Terdapat dua definisi utama dalam Matsnawi, yaitu ‘ilm atau ilmu. Definisi yang pertama, ‘ilm dikaitkan dengan keberadaan materi yang dapat dilihat yang bisa diterobos melalui fasilitas pendidikan. Sedangkan definisi yang kedua, ‘ilm tidak duniawi, tidak melalui ajaran di sekolah serta tidak bisa didapat melalui buku, riset penelitian, atau fasilitas pendidikan dan akademis.
Lebih jelasnya, ‘ilm yang luar biasa ini justru memberi kesaksian terhadap pemahaman kepada kebenaran yang berada di luar pemahaman manusia pada umumnya, atau kesadaran akan realitas yang tersembunyi. Serta merupakan satu-satunya dimensi eksistensi yang absolut.
Dalam Matsnawi termuat beragam kisah serta anekdot yang melaluinya Rumi merujuk pada perbedaan antara dua konsep ‘ilm. Mungkin yang paling masyhur adalah kisah tentang seorang ahli tata bahasa, seorang Nahwi, yang berlayar di atas kapal kemudian bertanya kepada awak kapal, “Pernahkah engkau belajar Nahw (tata bahasa)?” Sang awak kapal menjawab bahwa ia tidak pernah belajar tata bahasa, lalu sang Nahwi berkata kepadanya “Oh!

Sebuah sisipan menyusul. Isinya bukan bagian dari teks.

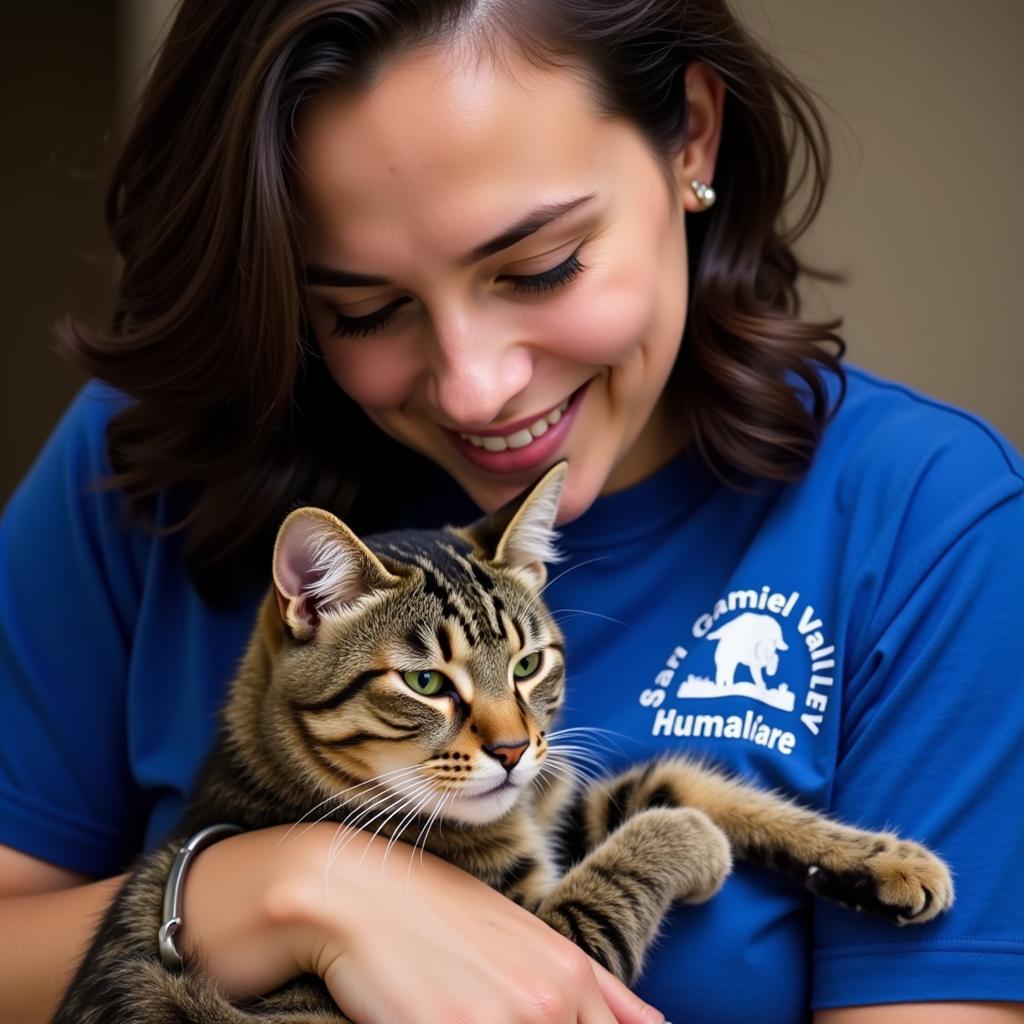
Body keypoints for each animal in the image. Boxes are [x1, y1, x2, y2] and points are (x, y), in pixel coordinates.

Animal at [56, 464, 950, 1024]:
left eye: (528, 664)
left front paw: (881, 860)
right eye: (425, 683)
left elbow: (678, 783)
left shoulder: (556, 801)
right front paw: (695, 844)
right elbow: (643, 847)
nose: (516, 750)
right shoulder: (549, 942)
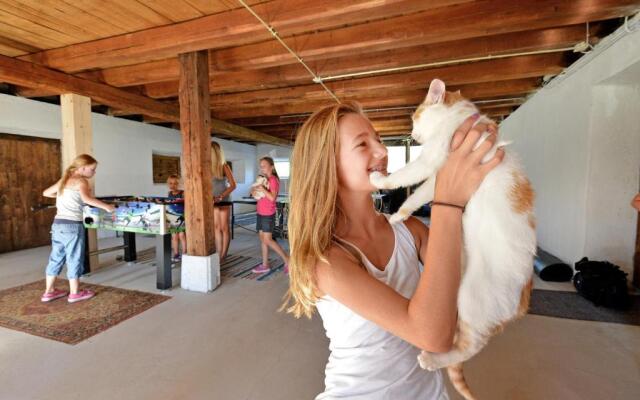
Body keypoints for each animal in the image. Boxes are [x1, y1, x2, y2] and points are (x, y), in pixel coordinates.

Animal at [368, 79, 536, 400]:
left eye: (415, 117)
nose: (413, 135)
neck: (458, 119)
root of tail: (520, 305)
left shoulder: (432, 163)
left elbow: (407, 177)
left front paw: (382, 184)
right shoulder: (437, 177)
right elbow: (417, 193)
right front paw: (398, 215)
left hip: (473, 297)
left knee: (469, 346)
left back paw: (432, 359)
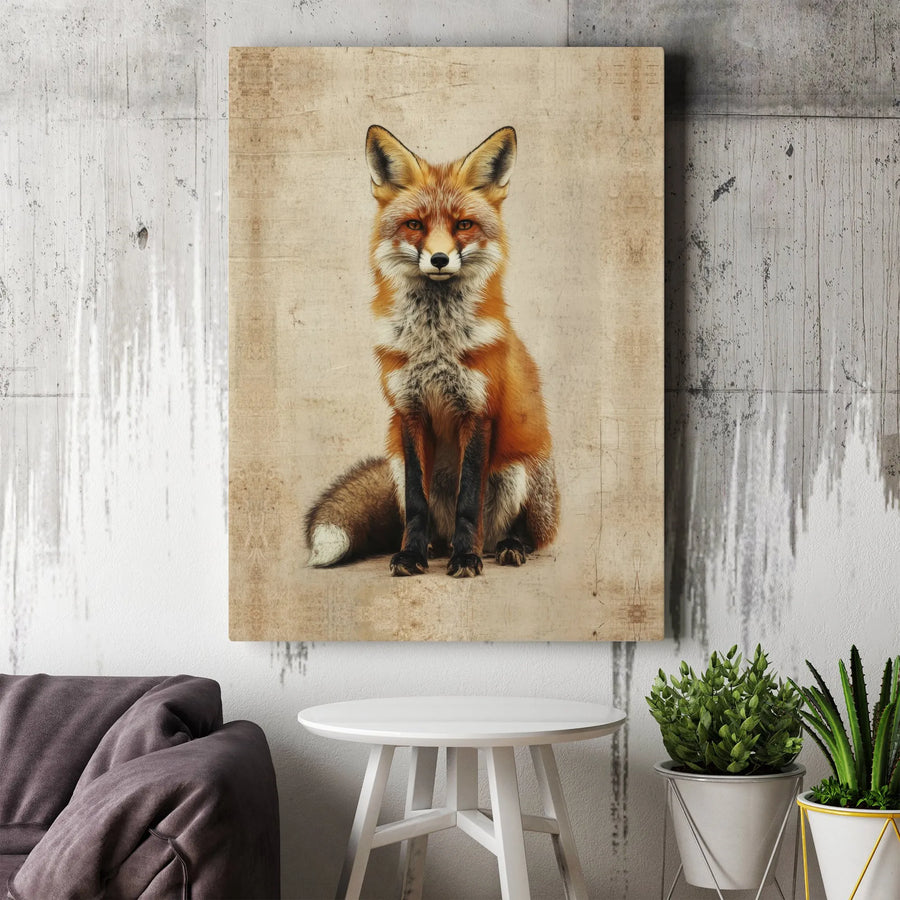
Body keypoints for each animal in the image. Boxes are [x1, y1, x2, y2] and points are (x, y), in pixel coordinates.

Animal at [305, 124, 559, 577]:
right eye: (414, 225)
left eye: (463, 225)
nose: (439, 259)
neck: (435, 344)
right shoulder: (409, 412)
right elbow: (417, 503)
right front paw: (410, 555)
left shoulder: (478, 412)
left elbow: (468, 502)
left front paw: (466, 559)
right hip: (394, 462)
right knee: (430, 518)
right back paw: (436, 548)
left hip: (519, 472)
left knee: (525, 532)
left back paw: (504, 547)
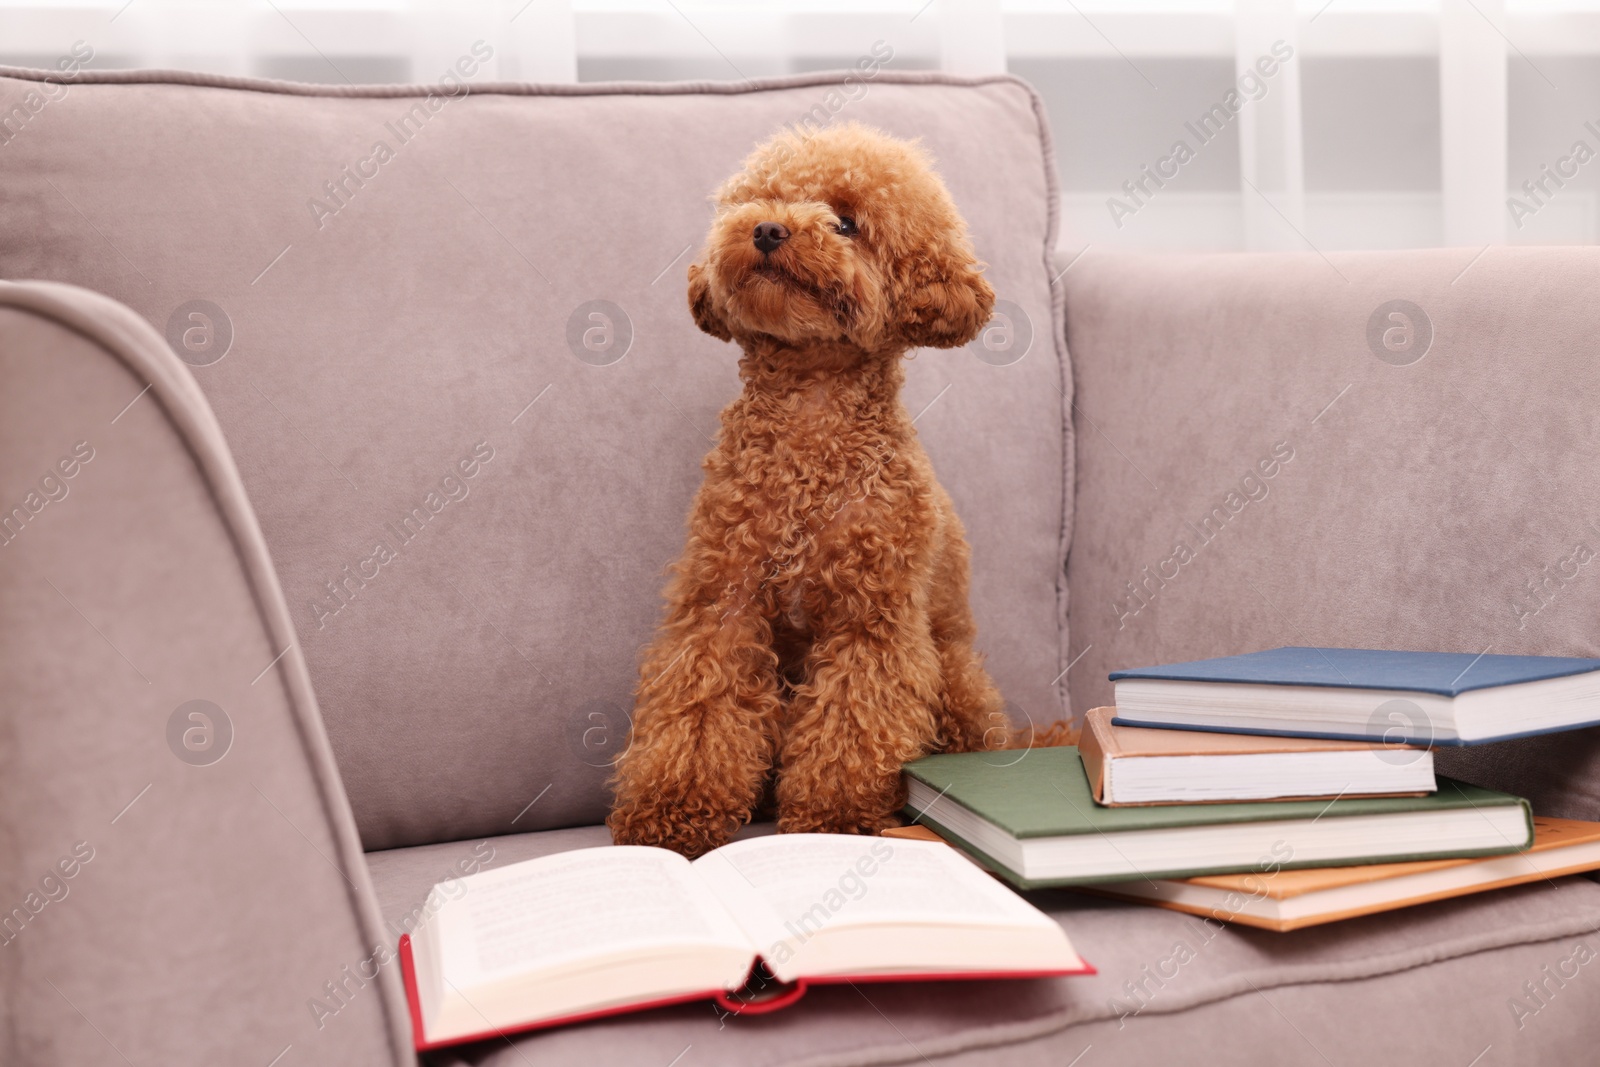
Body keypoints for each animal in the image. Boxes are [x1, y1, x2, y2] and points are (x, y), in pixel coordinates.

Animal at [611, 123, 1011, 857]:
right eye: (762, 197)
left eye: (846, 223)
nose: (768, 229)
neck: (811, 415)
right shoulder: (723, 602)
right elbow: (698, 707)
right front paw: (671, 811)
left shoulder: (872, 620)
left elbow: (853, 719)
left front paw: (832, 818)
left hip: (957, 676)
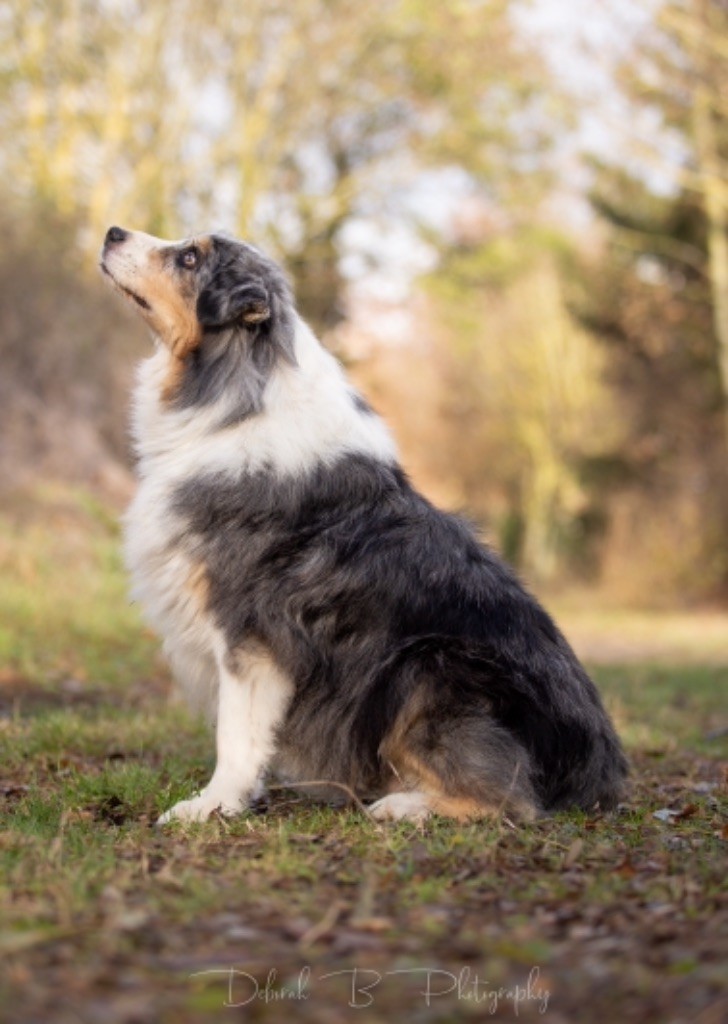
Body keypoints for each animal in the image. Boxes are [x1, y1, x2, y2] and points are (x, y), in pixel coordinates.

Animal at [99, 226, 630, 823]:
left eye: (189, 257)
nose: (113, 232)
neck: (233, 395)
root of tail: (600, 775)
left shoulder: (250, 628)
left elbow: (236, 733)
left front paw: (211, 805)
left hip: (426, 664)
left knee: (511, 799)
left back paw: (401, 805)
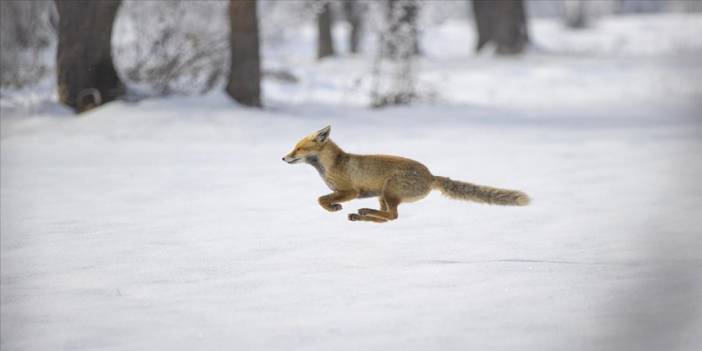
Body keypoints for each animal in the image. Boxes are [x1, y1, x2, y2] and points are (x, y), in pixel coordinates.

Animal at [284, 126, 532, 223]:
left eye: (298, 149)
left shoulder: (350, 191)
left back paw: (361, 213)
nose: (283, 158)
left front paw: (333, 207)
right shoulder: (348, 192)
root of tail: (431, 176)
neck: (333, 165)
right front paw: (335, 207)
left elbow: (321, 199)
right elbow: (322, 198)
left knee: (392, 216)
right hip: (382, 195)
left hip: (389, 190)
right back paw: (361, 215)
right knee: (388, 218)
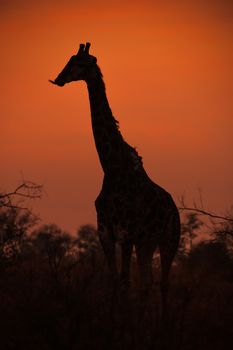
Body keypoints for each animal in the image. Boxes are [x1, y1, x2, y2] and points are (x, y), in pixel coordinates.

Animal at [49, 41, 180, 308]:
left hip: (169, 240)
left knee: (161, 284)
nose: (59, 79)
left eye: (81, 63)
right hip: (147, 242)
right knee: (149, 282)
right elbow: (112, 281)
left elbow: (125, 281)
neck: (112, 168)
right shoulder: (106, 233)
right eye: (69, 60)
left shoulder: (126, 232)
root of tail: (175, 210)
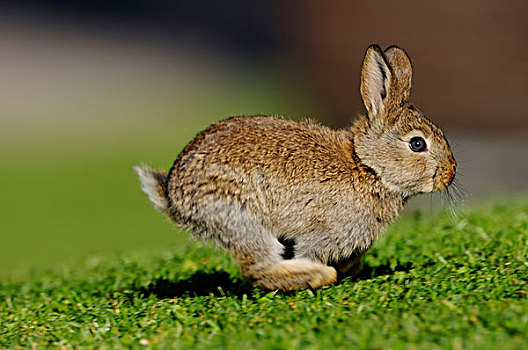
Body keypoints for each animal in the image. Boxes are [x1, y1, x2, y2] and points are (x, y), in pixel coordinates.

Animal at [134, 43, 456, 290]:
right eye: (417, 144)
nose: (450, 174)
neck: (367, 167)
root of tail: (172, 195)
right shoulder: (323, 233)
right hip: (240, 216)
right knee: (258, 269)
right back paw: (319, 275)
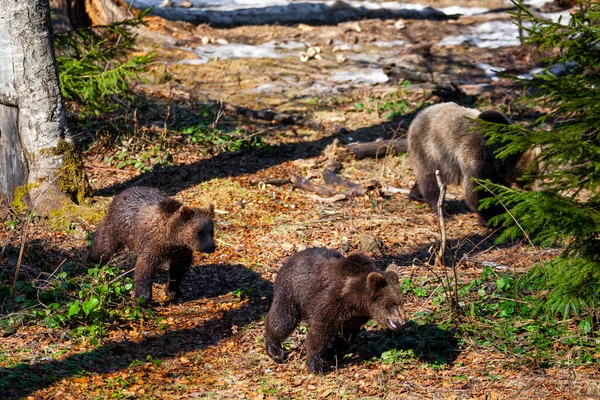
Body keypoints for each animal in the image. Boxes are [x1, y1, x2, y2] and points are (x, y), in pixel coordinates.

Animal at [264, 247, 408, 376]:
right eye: (393, 304)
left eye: (401, 302)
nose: (402, 321)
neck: (356, 300)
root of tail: (290, 259)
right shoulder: (330, 302)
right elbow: (319, 332)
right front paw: (316, 365)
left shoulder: (353, 317)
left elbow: (346, 337)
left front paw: (332, 354)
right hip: (291, 291)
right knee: (283, 319)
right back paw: (275, 350)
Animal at [408, 101, 540, 227]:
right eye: (533, 173)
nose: (538, 190)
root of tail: (418, 115)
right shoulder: (477, 157)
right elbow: (479, 192)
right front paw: (491, 220)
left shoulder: (497, 171)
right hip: (430, 149)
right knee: (430, 179)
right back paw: (441, 211)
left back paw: (416, 195)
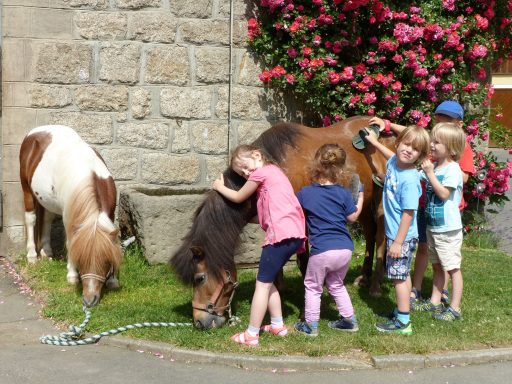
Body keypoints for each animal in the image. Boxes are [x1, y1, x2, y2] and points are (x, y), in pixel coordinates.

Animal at [18, 124, 123, 308]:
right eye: (80, 259)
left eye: (105, 262)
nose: (89, 300)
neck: (90, 174)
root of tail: (35, 132)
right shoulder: (69, 217)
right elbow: (70, 242)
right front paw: (72, 276)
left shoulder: (109, 215)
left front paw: (113, 280)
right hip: (27, 190)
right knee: (31, 219)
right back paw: (32, 256)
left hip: (46, 199)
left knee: (47, 219)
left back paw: (47, 252)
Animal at [170, 115, 394, 328]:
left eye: (200, 278)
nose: (200, 322)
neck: (277, 164)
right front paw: (278, 292)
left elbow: (304, 263)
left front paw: (305, 310)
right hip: (362, 201)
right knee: (370, 234)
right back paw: (363, 278)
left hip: (380, 200)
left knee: (381, 237)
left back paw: (375, 286)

Betapa kasihan engkau, separuh hidupmu telah sia-sia”. Sang awak kapal terdiam dan tidak menanggapi perkataan Nahwi.
Sesaat setelahnya, sebuah badai menerpa kapal, lantas sang awak kapal berteriak “Apakah engkau bisa berenang?” Ahli tata bahasa yang congkak tadi menjawab bahwa ia tak akan pernah mau belajar berenang, sang awak kapal lantas berkata “Oh Nahwi! Seluruh hidupmu telah sia-sia, karena kapal sedang karam dan mulai tenggelam”. Di akhir anekdot ini, Rumi berkata “Di sini yang dibutuhkan adalah pelenyapan diri (Mahw), bukan tata bahasa (Nahw). Jika engkau lenyap dari diri, maka tenggelamlah ke laut itu, dan jangan takut akan ancaman atau bahaya”.
Menjadi mengerti pada aspek studi skolastik tidak membuka pintu ke dimensi metafisik, apa yang dibutuhkan untuk mencapai tingkat itu bukanlah fiqh atau sharf atau nahw. Kita membutuhkan “hukum segala hukum” (fiqh-i-fiqhi), “bentuk-kata dari segala bentuk-kata” (sharf-i-sharf), dan “tata-bahasa segala tatabahasa” (nahw-nahw). Pernyataan ini dimaknai Rumi sebagai pengetahuan yang diterima melalui relasi spiritual dengan dunia Ilahi.